- _Directions for this task_:
Going from the top of the listing below to the line that holds "sl:cos(ta) + SH:cos(ta)", reproduce each line exactly; no pictures.

- _Entries supplied_:
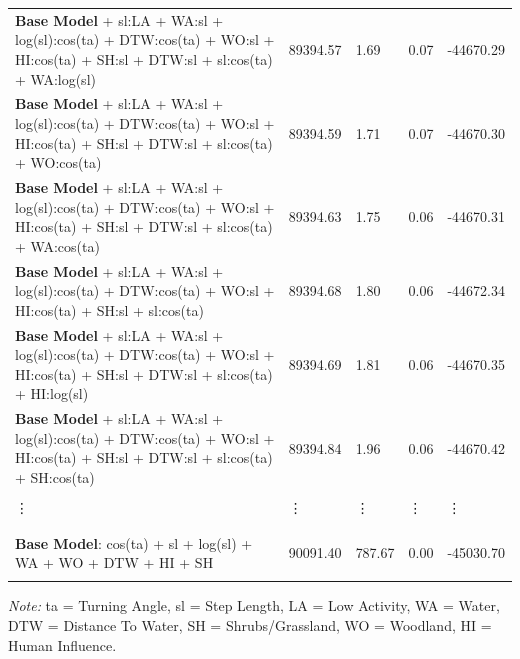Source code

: \documentclass[../FinalThesis.tex]{subfiles}
\begin{document}
\begin{table}[hbpt]
\begin{adjustbox}{max width=1.3\textwidth, angle=90, center}
\begin{threeparttable}
\begin{tabular}{lllll}
      \textbf{Base Model} + sl:LA + WA:sl + log(sl):cos(ta) + DTW:cos(ta) + WO:sl + HI:cos(ta) + SH:sl + DTW:sl + sl:cos(ta) + WA:log(sl)  & 89394.57 & 1.69          & 0.07   & -44670.29 \\
      \textbf{Base Model} + sl:LA + WA:sl + log(sl):cos(ta) + DTW:cos(ta) + WO:sl + HI:cos(ta) + SH:sl + DTW:sl + sl:cos(ta) + WO:cos(ta)  & 89394.59 & 1.71          & 0.07   & -44670.30 \\
      \textbf{Base Model} + sl:LA + WA:sl + log(sl):cos(ta) + DTW:cos(ta) + WO:sl + HI:cos(ta) + SH:sl + DTW:sl + sl:cos(ta) + WA:cos(ta)  & 89394.63 & 1.75          & 0.06   & -44670.31 \\
      \textbf{Base Model} + sl:LA + WA:sl + log(sl):cos(ta) + DTW:cos(ta) + WO:sl + HI:cos(ta) + SH:sl + sl:cos(ta)                        & 89394.68 & 1.80          & 0.06   & -44672.34 \\
      \textbf{Base Model} + sl:LA + WA:sl + log(sl):cos(ta) + DTW:cos(ta) + WO:sl + HI:cos(ta) + SH:sl + DTW:sl + sl:cos(ta) + HI:log(sl)  & 89394.69 & 1.81          & 0.06   & -44670.35 \\
      \textbf{Base Model} + sl:LA + WA:sl + log(sl):cos(ta) + DTW:cos(ta) + WO:sl + HI:cos(ta) + SH:sl + DTW:sl + sl:cos(ta) + SH:cos(ta)  & 89394.84 & 1.96          & 0.06   & -44670.42 \\
      \hdashline
      \\
      \vdots                                                                                                                               & \vdots   & \vdots        & \vdots & \vdots    \\
      \\
      \hdashline
      \\
      \textbf{Base Model}: cos(ta) + sl + log(sl) + WA + WO + DTW + HI + SH                                                                & 90091.40 & 787.67        & 0.00   & -45030.70 \\
      \\
      \bottomrule
     \end{tabular}
     \begin{tablenotes}
      \item \textit{Note:} ta = Turning Angle, sl = Step Length, LA = Low Activity, WA = Water,
      DTW = Distance To Water, SH = Shrubs/Grassland, WO = Woodland, HI =
      Human Influence.
     \end{tablenotes}
    \end{threeparttable}
  \end{adjustbox}
\end{table}
\restoregeometry
\end{document}
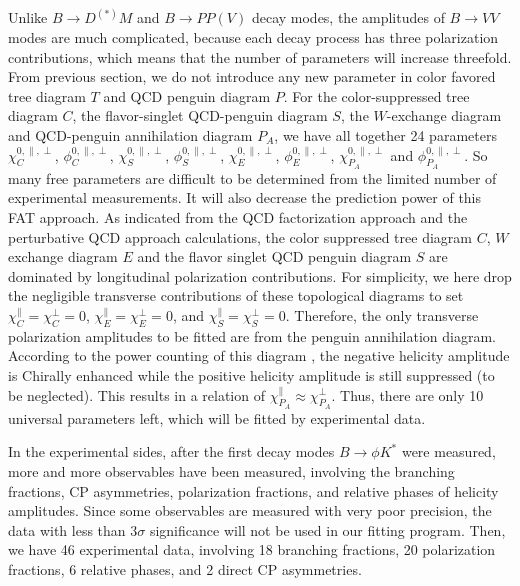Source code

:\documentclass[11pt]{article}
\begin{document}
Unlike $B\to D^{(*)}M$ and $B\to PP(V)$ decay modes, the amplitudes of $B\to VV$ modes are much complicated, because each decay process has three polarization contributions, which means that the number of parameters will increase threefold. From previous section, we do not introduce any new parameter in color favored tree diagram $T$ and QCD penguin diagram $P$. For the color-suppressed tree diagram $C$,  the flavor-singlet QCD-penguin diagram $S$,  the $W$-exchange diagram and QCD-penguin  annihilation diagram $P_A$,  we have all together 24 parameters $\chi_C^{0,\parallel,\perp}$, $\phi_C^{0,\parallel,\perp}$, $\chi_{S}^{0,\parallel,\perp}$, $\phi_{S}^{0,\parallel,\perp}$, $\chi_{E}^{0,\parallel,\perp}$,  $\phi_{E}^{0,\parallel,\perp}$,       $\chi_{P_A}^{0,\parallel,\perp}$ and $\phi_{P_A}^{0,\parallel,\perp}$. So many free parameters are difficult to be determined from the limited number of experimental measurements. It will also decrease the prediction power of this FAT approach. As indicated from the QCD factorization approach \cite{Cheng:2009cn,Cheng:2009mu} and the perturbative QCD approach \cite{Zou:2015iwa} calculations, the color suppressed tree diagram $C$, $W$ exchange diagram $E$ and the flavor singlet QCD penguin diagram $S$ are dominated by longitudinal polarization contributions.  For simplicity, we here drop the negligible transverse contributions  of these topological diagrams to set
$\chi_C^{\parallel}=\chi_C^{\perp}=0$,
$\chi_E^{\parallel}=\chi_E^{\perp}=0$, %
and $\chi_{S}^{\parallel}=\chi_{S}^{\perp}=0$. %
Therefore, the only transverse polarization amplitudes to be fitted are from the penguin annihilation diagram. According to the power counting of this diagram \cite{Kagan:2004uw}, the negative helicity amplitude is Chirally enhanced while the positive helicity amplitude is still suppressed (to be neglected). This results in a relation of  $\chi_{P_A}^{\parallel} \approx \chi_{P_A}^{\perp}$.
Thus, there are only 10 universal parameters left, which will be fitted by experimental data.

In the experimental sides, after the first decay modes $B\to \phi K^*$ were measured, more and more observables have been measured, involving the branching fractions, CP asymmetries, polarization fractions, and relative phases of helicity amplitudes. Since some observables are measured with very poor precision, the data with less than $3\sigma$ significance will not be used in our fitting program. Then, we have 46 experimental data, involving 18 branching fractions, 20 polarization fractions, 6 relative phases, and 2 direct CP asymmetries.
\end{document}
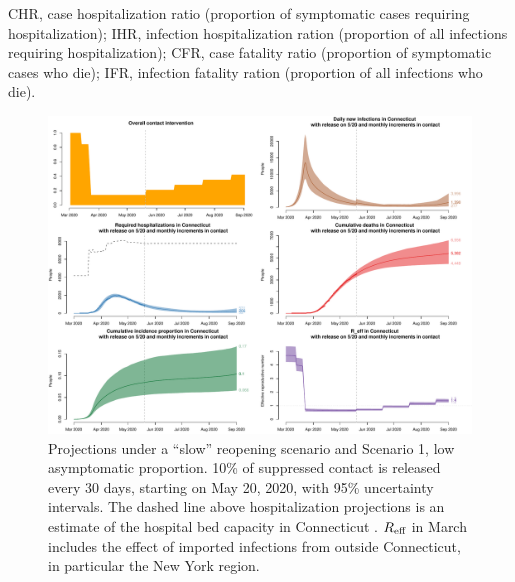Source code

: \documentclass[11pt]{article}
\begin{document}
\begin{table}[!htb]
	{\raggedright CHR, case hospitalization ratio (proportion of symptomatic cases requiring hospitalization); IHR, infection hospitalization ration (proportion of all infections requiring hospitalization);
		          CFR, case fatality ratio (proportion of symptomatic cases who die); IFR, infection fatality ration (proportion of all infections who die). \par}
	\label{tbl:posterior}
\end{table}





\begin{figure} %
	\centering
	\includegraphics[width=.9\textwidth]{figures/slow_low_full.pdf}
	\caption{Projections under a ``slow'' reopening scenario and Scenario 1, low asymptomatic proportion. 10\% of suppressed contact is released every 30 days, starting on May 20, 2020, with 95\% uncertainty intervals. The dashed line above hospitalization projections is an estimate of the hospital bed capacity in Connecticut \citep{CHAwebsite}. $R\textsubscript{eff}$ in March includes the effect of imported infections from outside Connecticut, in particular the New York region.}
	\label{fig:slow_low}
\end{figure}
\end{document}

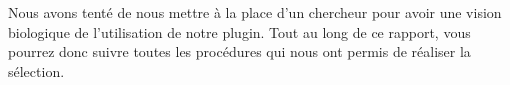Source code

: 
Nous avons tenté de nous mettre à la place d'un chercheur pour avoir une vision biologique de l'utilisation de notre plugin. Tout au long de ce rapport, vous pourrez donc suivre toutes les procédures qui nous ont permis de réaliser la sélection. 
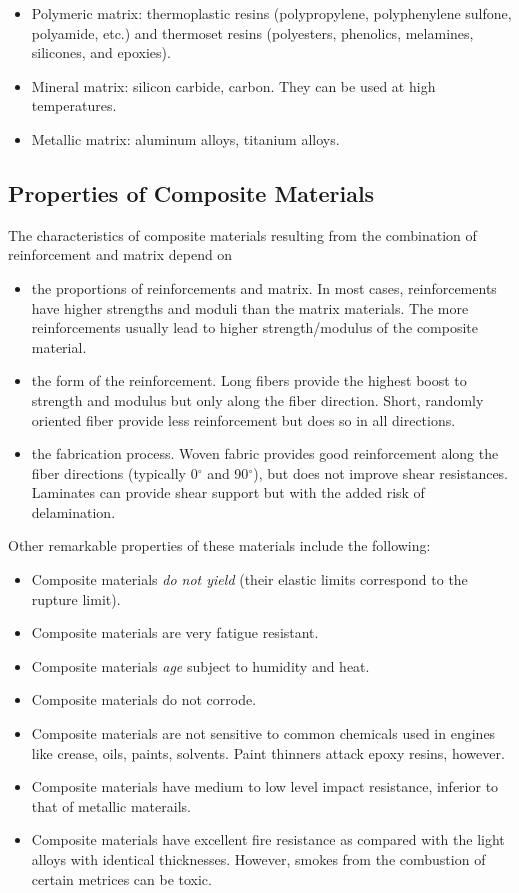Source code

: \documentclass[
10pt,
a4paper,
openany,
svgnames,
]{book}
\begin{document}
\begin{itemize}
\item Polymeric matrix: thermoplastic resins (polypropylene, polyphenylene sulfone, polyamide, etc.) and thermoset resins (polyesters, phenolics, melamines, silicones, and epoxies).
\item Mineral matrix: silicon carbide, carbon. They can be used at high temperatures.
\item Metallic matrix: aluminum alloys, titanium alloys.
\end{itemize}

\subsection{Properties of Composite Materials}

The characteristics of composite materials resulting from the combination of reinforcement and matrix depend on

\begin{itemize}
\item the proportions of reinforcements and matrix. In most cases, reinforcements have higher strengths and moduli than the matrix materials. The more reinforcements usually lead to higher strength/modulus of the composite material.
\item the form of the reinforcement. Long fibers provide the highest boost to strength and modulus but only along the fiber direction. Short, randomly oriented fiber provide less reinforcement but does so in all directions.
\item the fabrication process. Woven fabric provides good reinforcement along the fiber directions (typically 0$^{\circ}$ and 90$^{\circ}$), but does not improve shear resistances. Laminates can provide shear support but with the added risk of delamination.
\end{itemize}

Other remarkable properties of these materials include the following:

\begin{itemize}
\item Composite materials \emph{do not yield} (their elastic limits correspond to the rupture limit).
\item Composite materials are very fatigue resistant.
\item Composite materials \emph{age} subject to humidity and heat.
\item Composite materials do not corrode.
\item Composite materials are not sensitive to common chemicals used in engines like crease, oils, paints, solvents. Paint thinners attack epoxy resins, however.
\item Composite materials have medium to low level impact resistance, inferior to that of metallic materails.
\item Composite materials have excellent fire resistance as compared with the light alloys with identical thicknesses. However, smokes from the combustion of certain metrices can be toxic.
\end{itemize}
\end{document}
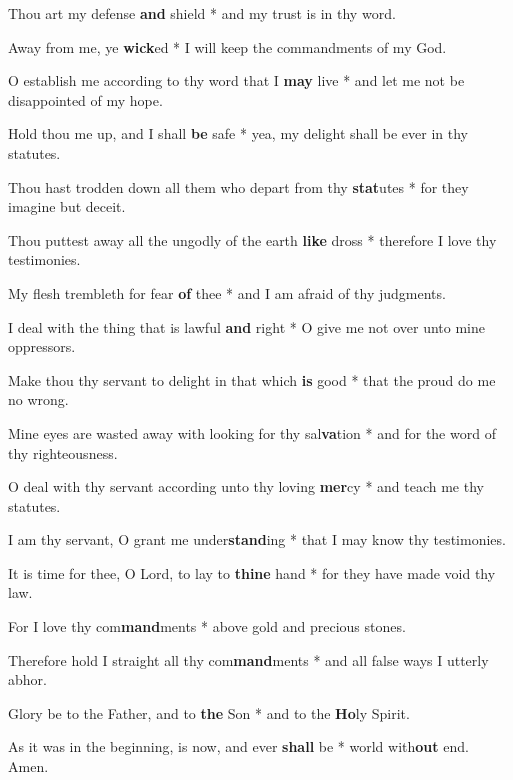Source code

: \begin{multicols}{2}
	Thou art my defense \textbf{and} shield * and my trust is in thy word.
	
	Away from me, ye \textbf{wick}ed * I will keep the commandments of my God.
	
	O establish me according to thy word that I \textbf{may} live * and let me not be disappointed of my hope.
	
	Hold thou me up, and I shall \textbf{be} safe * yea, my delight shall be ever in thy statutes.
	
	Thou hast trodden down all them who depart from thy \textbf{stat}utes * for they imagine but deceit.
	
	Thou puttest away all the ungodly of the earth \textbf{like} dross * therefore I love thy testimonies.
	
	My flesh trembleth for fear \textbf{of} thee * and I am afraid of thy judgments.
	
	I deal with the thing that is lawful \textbf{and} right * O give me not over unto mine oppressors.
	
	Make thou thy servant to delight in that which \textbf{is} good * that the proud do me no wrong.
	
	Mine eyes are wasted away with looking for thy sal\textbf{va}tion * and for the word of thy righteousness.
	
	O deal with thy servant according unto thy loving \textbf{mer}cy * and teach me thy statutes.
	
	I am thy servant, O grant me under\textbf{stand}ing * that I may know thy testimonies.
	
	It is time for thee, O Lord, to lay to \textbf{thine} hand * for they have made void thy law.
	
	For I love thy com\textbf{mand}ments * above gold and precious stones.
	
	Therefore hold I straight all thy com\textbf{mand}ments * and all false ways I utterly abhor. 
	
	Glory be to the Father, and to \textbf{the} Son * and to the \textbf{Ho}ly Spirit.
	
	As it was in the beginning, is now, and ever \textbf{shall} be * world with\textbf{out} end. Amen.
\end{multicols}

- _Answer for this exercise_:
Source code

: \documentclass[../FinalThesis.tex]{subfiles}
\begin{document}
\begin{table}[hbpt]
\begin{adjustbox}{max width=1.3\textwidth, angle=90, center}
\begin{threeparttable}
\begin{tabular}{lllll}
      \textbf{Base Model} + sl:LA + WA:sl + log(sl):cos(ta) + DTW:cos(ta) + WO:sl + HI:cos(ta) + SH:sl + DTW:sl + sl:cos(ta) + WA:log(sl)  & 89394.57 & 1.69          & 0.07   & -44670.29 \\
      \textbf{Base Model} + sl:LA + WA:sl + log(sl):cos(ta) + DTW:cos(ta) + WO:sl + HI:cos(ta) + SH:sl + DTW:sl + sl:cos(ta) + WO:cos(ta)  & 89394.59 & 1.71          & 0.07   & -44670.30 \\
      \textbf{Base Model} + sl:LA + WA:sl + log(sl):cos(ta) + DTW:cos(ta) + WO:sl + HI:cos(ta) + SH:sl + DTW:sl + sl:cos(ta) + WA:cos(ta)  & 89394.63 & 1.75          & 0.06   & -44670.31 \\
      \textbf{Base Model} + sl:LA + WA:sl + log(sl):cos(ta) + DTW:cos(ta) + WO:sl + HI:cos(ta) + SH:sl + sl:cos(ta)                        & 89394.68 & 1.80          & 0.06   & -44672.34 \\
      \textbf{Base Model} + sl:LA + WA:sl + log(sl):cos(ta) + DTW:cos(ta) + WO:sl + HI:cos(ta) + SH:sl + DTW:sl + sl:cos(ta) + HI:log(sl)  & 89394.69 & 1.81          & 0.06   & -44670.35 \\
      \textbf{Base Model} + sl:LA + WA:sl + log(sl):cos(ta) + DTW:cos(ta) + WO:sl + HI:cos(ta) + SH:sl + DTW:sl + sl:cos(ta) + SH:cos(ta)  & 89394.84 & 1.96          & 0.06   & -44670.42 \\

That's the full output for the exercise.